(Instructions for the task)
Write down the listing again exactly as it appears below, without its pictures.
════════
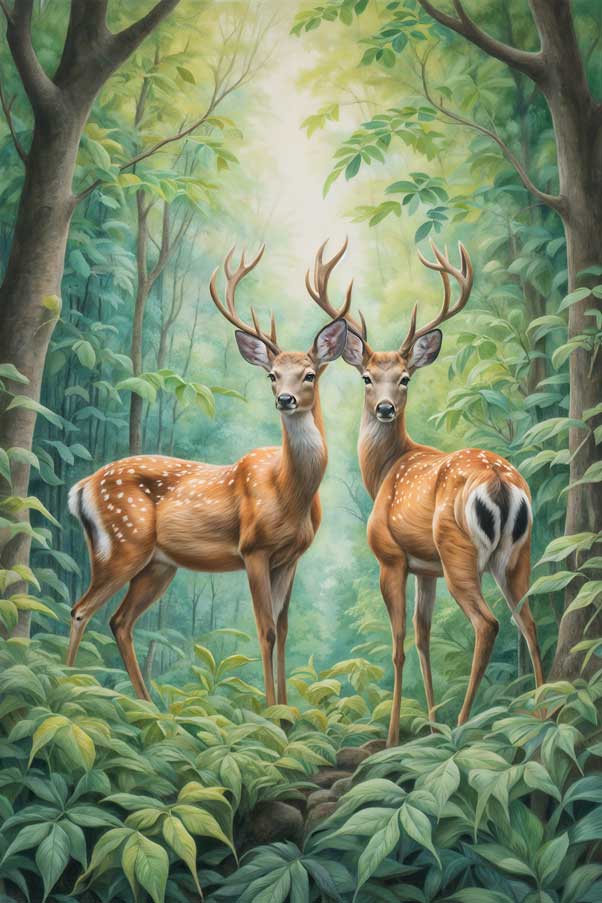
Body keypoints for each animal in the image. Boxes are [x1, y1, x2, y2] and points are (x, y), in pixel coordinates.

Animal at [67, 243, 350, 706]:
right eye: (272, 375)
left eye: (309, 374)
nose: (285, 399)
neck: (288, 492)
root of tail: (82, 487)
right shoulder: (253, 548)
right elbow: (266, 631)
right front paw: (270, 712)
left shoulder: (291, 557)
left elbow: (284, 630)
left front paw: (288, 712)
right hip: (122, 545)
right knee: (81, 610)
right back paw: (65, 687)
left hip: (157, 565)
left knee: (119, 621)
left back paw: (149, 706)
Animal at [308, 239, 544, 746]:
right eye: (367, 377)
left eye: (405, 378)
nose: (384, 408)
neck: (384, 471)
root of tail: (499, 481)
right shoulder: (425, 568)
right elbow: (422, 638)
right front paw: (428, 722)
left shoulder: (391, 557)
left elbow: (398, 646)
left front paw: (395, 736)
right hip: (517, 553)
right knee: (529, 621)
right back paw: (542, 713)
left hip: (457, 549)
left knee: (489, 624)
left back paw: (462, 725)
════════
(Solved problem)
Body keypoints for each animal in the image. Boxes are [x1, y1, x2, y2] and points are (x, y), in pixel coordinates.

Animal at [67, 243, 350, 706]:
right eye: (272, 375)
left eye: (309, 374)
nose: (285, 399)
neck: (288, 492)
root of tail: (82, 487)
right shoulder: (253, 548)
right elbow: (266, 631)
right front paw: (270, 712)
left shoulder: (291, 557)
left elbow: (284, 630)
left front paw: (288, 712)
right hip: (122, 545)
right knee: (81, 610)
right back paw: (65, 687)
left hip: (157, 565)
left knee: (119, 621)
left back paw: (149, 706)
Animal at [308, 239, 544, 746]:
right eye: (367, 377)
left eye: (405, 378)
nose: (384, 408)
neck: (384, 471)
root of tail: (499, 481)
right shoulder: (425, 568)
right elbow: (422, 638)
right front paw: (428, 722)
left shoulder: (391, 557)
left elbow: (398, 646)
left front paw: (395, 736)
right hip: (517, 553)
right knee: (529, 621)
right back paw: (542, 713)
left hip: (457, 549)
left knee: (489, 624)
left back paw: (462, 725)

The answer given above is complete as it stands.